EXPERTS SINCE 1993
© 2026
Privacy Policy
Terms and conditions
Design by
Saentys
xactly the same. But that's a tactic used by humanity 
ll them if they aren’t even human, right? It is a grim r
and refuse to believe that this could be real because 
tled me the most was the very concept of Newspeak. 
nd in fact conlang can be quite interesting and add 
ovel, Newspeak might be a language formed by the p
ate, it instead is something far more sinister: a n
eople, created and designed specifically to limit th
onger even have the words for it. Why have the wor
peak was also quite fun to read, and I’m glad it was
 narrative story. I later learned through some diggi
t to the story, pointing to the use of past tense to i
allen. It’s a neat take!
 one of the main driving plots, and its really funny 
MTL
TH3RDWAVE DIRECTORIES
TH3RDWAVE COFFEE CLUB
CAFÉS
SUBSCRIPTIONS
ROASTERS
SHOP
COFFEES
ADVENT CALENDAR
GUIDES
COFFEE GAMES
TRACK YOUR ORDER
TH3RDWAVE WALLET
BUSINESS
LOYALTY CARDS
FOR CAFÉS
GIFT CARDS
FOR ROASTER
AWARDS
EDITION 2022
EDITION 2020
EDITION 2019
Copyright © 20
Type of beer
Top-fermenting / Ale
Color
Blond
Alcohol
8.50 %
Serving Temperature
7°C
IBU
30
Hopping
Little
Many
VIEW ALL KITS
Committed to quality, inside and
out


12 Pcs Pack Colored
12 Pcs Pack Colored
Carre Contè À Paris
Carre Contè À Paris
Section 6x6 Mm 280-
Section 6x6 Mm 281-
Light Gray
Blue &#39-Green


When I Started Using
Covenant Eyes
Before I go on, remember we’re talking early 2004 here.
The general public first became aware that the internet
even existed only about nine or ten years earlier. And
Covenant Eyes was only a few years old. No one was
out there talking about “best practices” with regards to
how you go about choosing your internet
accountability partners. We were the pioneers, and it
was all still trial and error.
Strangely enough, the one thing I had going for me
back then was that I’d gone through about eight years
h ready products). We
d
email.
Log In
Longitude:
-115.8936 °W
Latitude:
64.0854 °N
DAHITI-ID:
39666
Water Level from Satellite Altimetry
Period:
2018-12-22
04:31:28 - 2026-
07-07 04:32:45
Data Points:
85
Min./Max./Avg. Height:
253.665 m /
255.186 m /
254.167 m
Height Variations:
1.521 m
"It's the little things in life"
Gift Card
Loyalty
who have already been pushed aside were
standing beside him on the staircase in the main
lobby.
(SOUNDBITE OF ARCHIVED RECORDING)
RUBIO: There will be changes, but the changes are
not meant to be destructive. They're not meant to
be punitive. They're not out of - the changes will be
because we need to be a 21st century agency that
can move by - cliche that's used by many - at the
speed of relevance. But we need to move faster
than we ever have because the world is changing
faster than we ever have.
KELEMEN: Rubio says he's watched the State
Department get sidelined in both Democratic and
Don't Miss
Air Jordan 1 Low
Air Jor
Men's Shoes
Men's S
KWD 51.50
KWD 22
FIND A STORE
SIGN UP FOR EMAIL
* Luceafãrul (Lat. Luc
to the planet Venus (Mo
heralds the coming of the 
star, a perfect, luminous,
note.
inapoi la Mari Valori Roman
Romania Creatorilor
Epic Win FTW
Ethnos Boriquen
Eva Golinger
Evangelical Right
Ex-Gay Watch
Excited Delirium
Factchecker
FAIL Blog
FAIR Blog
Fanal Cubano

PROBLEM: Output each record above exactly, omitting nothing.

COMPLETED EXERCISE:
EXPERTS SINCE 1993
© 2026
Privacy Policy
Terms and conditions
Design by
Saentys
xactly the same. But that's a tactic used by humanity 
ll them if they aren’t even human, right? It is a grim r
and refuse to believe that this could be real because 
tled me the most was the very concept of Newspeak. 
nd in fact conlang can be quite interesting and add 
ovel, Newspeak might be a language formed by the p
ate, it instead is something far more sinister: a n
eople, created and designed specifically to limit th
onger even have the words for it. Why have the wor
peak was also quite fun to read, and I’m glad it was
 narrative story. I later learned through some diggi
t to the story, pointing to the use of past tense to i
allen. It’s a neat take!
 one of the main driving plots, and its really funny 
MTL
TH3RDWAVE DIRECTORIES
TH3RDWAVE COFFEE CLUB
CAFÉS
SUBSCRIPTIONS
ROASTERS
SHOP
COFFEES
ADVENT CALENDAR
GUIDES
COFFEE GAMES
TRACK YOUR ORDER
TH3RDWAVE WALLET
BUSINESS
LOYALTY CARDS
FOR CAFÉS
GIFT CARDS
FOR ROASTER
AWARDS
EDITION 2022
EDITION 2020
EDITION 2019
Copyright © 20
Type of beer
Top-fermenting / Ale
Color
Blond
Alcohol
8.50 %
Serving Temperature
7°C
IBU
30
Hopping
Little
Many
VIEW ALL KITS
Committed to quality, inside and
out


12 Pcs Pack Colored
12 Pcs Pack Colored
Carre Contè À Paris
Carre Contè À Paris
Section 6x6 Mm 280-
Section 6x6 Mm 281-
Light Gray
Blue &#39-Green


When I Started Using
Covenant Eyes
Before I go on, remember we’re talking early 2004 here.
The general public first became aware that the internet
even existed only about nine or ten years earlier. And
Covenant Eyes was only a few years old. No one was
out there talking about “best practices” with regards to
how you go about choosing your internet
accountability partners. We were the pioneers, and it
was all still trial and error.
Strangely enough, the one thing I had going for me
back then was that I’d gone through about eight years
h ready products). We
d
email.
Log In
Longitude:
-115.8936 °W
Latitude:
64.0854 °N
DAHITI-ID:
39666
Water Level from Satellite Altimetry
Period:
2018-12-22
04:31:28 - 2026-
07-07 04:32:45
Data Points:
85
Min./Max./Avg. Height:
253.665 m /
255.186 m /
254.167 m
Height Variations:
1.521 m
"It's the little things in life"
Gift Card
Loyalty
who have already been pushed aside were
standing beside him on the staircase in the main
lobby.
(SOUNDBITE OF ARCHIVED RECORDING)
RUBIO: There will be changes, but the changes are
not meant to be destructive. They're not meant to
be punitive. They're not out of - the changes will be
because we need to be a 21st century agency that
can move by - cliche that's used by many - at the
speed of relevance. But we need to move faster
than we ever have because the world is changing
faster than we ever have.
KELEMEN: Rubio says he's watched the State
Department get sidelined in both Democratic and
Don't Miss
Air Jordan 1 Low
Air Jor
Men's Shoes
Men's S
KWD 51.50
KWD 22
FIND A STORE
SIGN UP FOR EMAIL
* Luceafãrul (Lat. Luc
to the planet Venus (Mo
heralds the coming of the 
star, a perfect, luminous,
note.
inapoi la Mari Valori Roman
Romania Creatorilor
Epic Win FTW
Ethnos Boriquen
Eva Golinger
Evangelical Right
Ex-Gay Watch
Excited Delirium
Factchecker
FAIL Blog
FAIR Blog
Fanal Cubano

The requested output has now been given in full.